Ajmera Realty’s earnings per share (EPS) increased from Rs. 28.97 in March 2024 to Rs. 32 in March 2025. The company has demonstrated Compounded Profit Growth of 40 percent over the past three years. Borrowings reduced significantly from Rs. 808 crore in March 2024 to Rs. 676 crore in March 2025, indicating prudent financial management.

Total assets grew from Rs. 1,963 crore to Rs. 2,255 crore during the same period, reflecting healthy expansion. The Debt-to-Equity ratio improved to 0.56, while Return on Capital Employed (ROCE) stood at 12.8 percent, and Return on Equity (ROE) at 12.2 percent. Return on Assets (ROA) was reported at 5.99 percent, alongside a modest Dividend yield of 0.45 percent. The promoter holding remains steady, with an increase in DII holdings to 2.30 percent as of March 2025.

In their May 2025 concall, management shared that 40 percent of FY25 sales stemmed from new project launches, reflecting a strong brand pull and successful launch strategy. The company plans to launch nine new projects, covering 2.2 million sq. ft. of carpet area, with a gross development value (GDV) of approximately Rs. 6,500 crore. Capex for these projects is estimated between Rs. 4,500 to 4,800 crore, spread over 3 to 4 years.

Ajmera Realty & Infra India Ltd is one of India’s trusted real estate companies with a PAN India presence. The company’s flagship land bank at Ajmera I-Land, Bhakti Park, Wadala, and various projects in Central Mumbai, Mumbai suburbs, and Bengaluru reinforce its commitment to premium and mid-luxury residential segments.

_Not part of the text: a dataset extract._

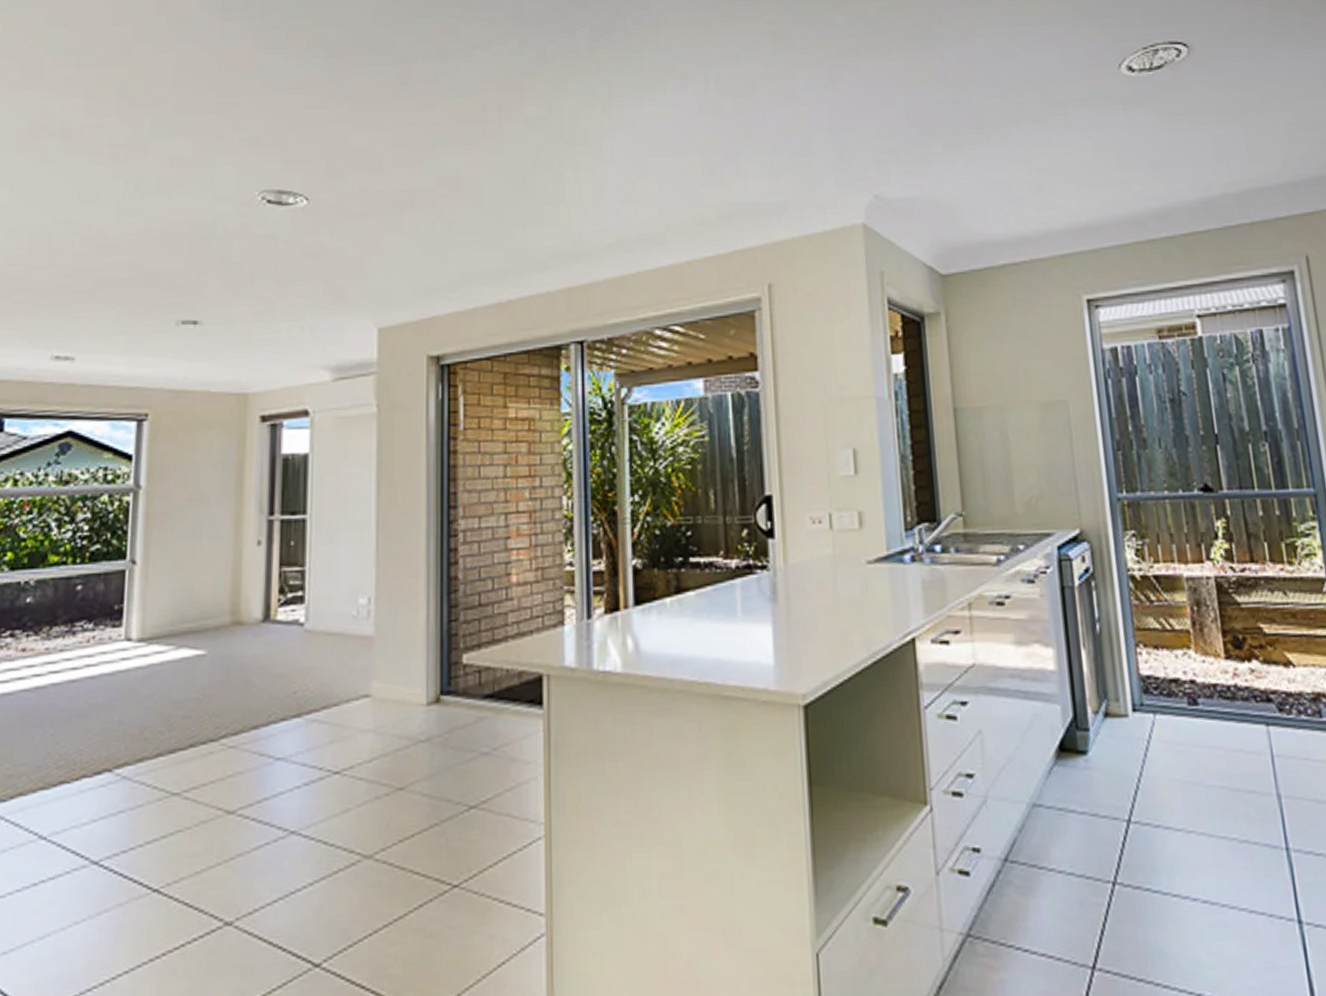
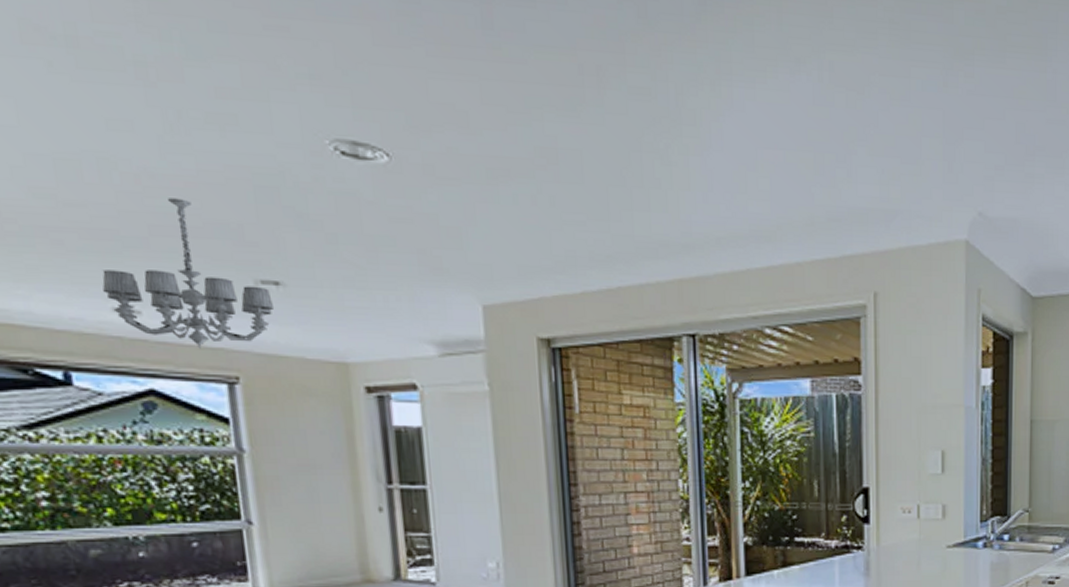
chandelier: none [47,254,190,389] -> present [102,198,275,349]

The company is actively evolving through strategic planning, sustainability, and the use of cutting-edge technologies to deliver value to stakeholders.

Frequently Asked Questions

What was Ajmera Realty's Q1 FY26 performance in terms of collections and sales?

Ajmera Realty reported a 42% YoY growth in collections, rising from Rs. 165 crore in Q1 FY25 to Rs. 234 crore in Q1 FY26. However, sales value declined by 65%, down from Rs. 306 crore to Rs. 108 crore, and the carpet area sold fell by 52%, from 130,801 sq. ft. to 63,244 sq. ft.

What factors affected Ajmera Realty's sales in Q1 FY26?

The company attributed the muted sales performance to sector-wide regulatory delays that held up project launches, including some of its key projects, and lower available inventory in existing projects.

What are Ajmera Realty's plans for the second half of FY26?

Ajmera Realty aims to deliver around 1,000 homes by the second half of FY26, focusing on fast-tracked execution across six residential projects in Mumbai and Bengaluru.

How has Ajmera Realty's financial performance been over the past three years?

Ajmera Realty has demonstrated a Compounded Profit Growth of 40% over the past three years. Borrowings reduced from Rs. 808 crore in March 2024 to Rs. 676 crore in March 2025, and total assets grew from Rs. 1,963 crore to Rs. 2,255 crore.

What is Ajmera Realty's strategy for future growth?

Ajmera Realty plans to launch nine new projects, covering 2.2 million sq. ft. of carpet area, with a gross development value (GDV) of approximately Rs. 6,500 crore. Capex for these projects is estimated between Rs. 4,500 to 4,800 crore, spread over 3 to 4 years. The company focuses on strategic planning, sustainability, and the use of cutting-edge technologies.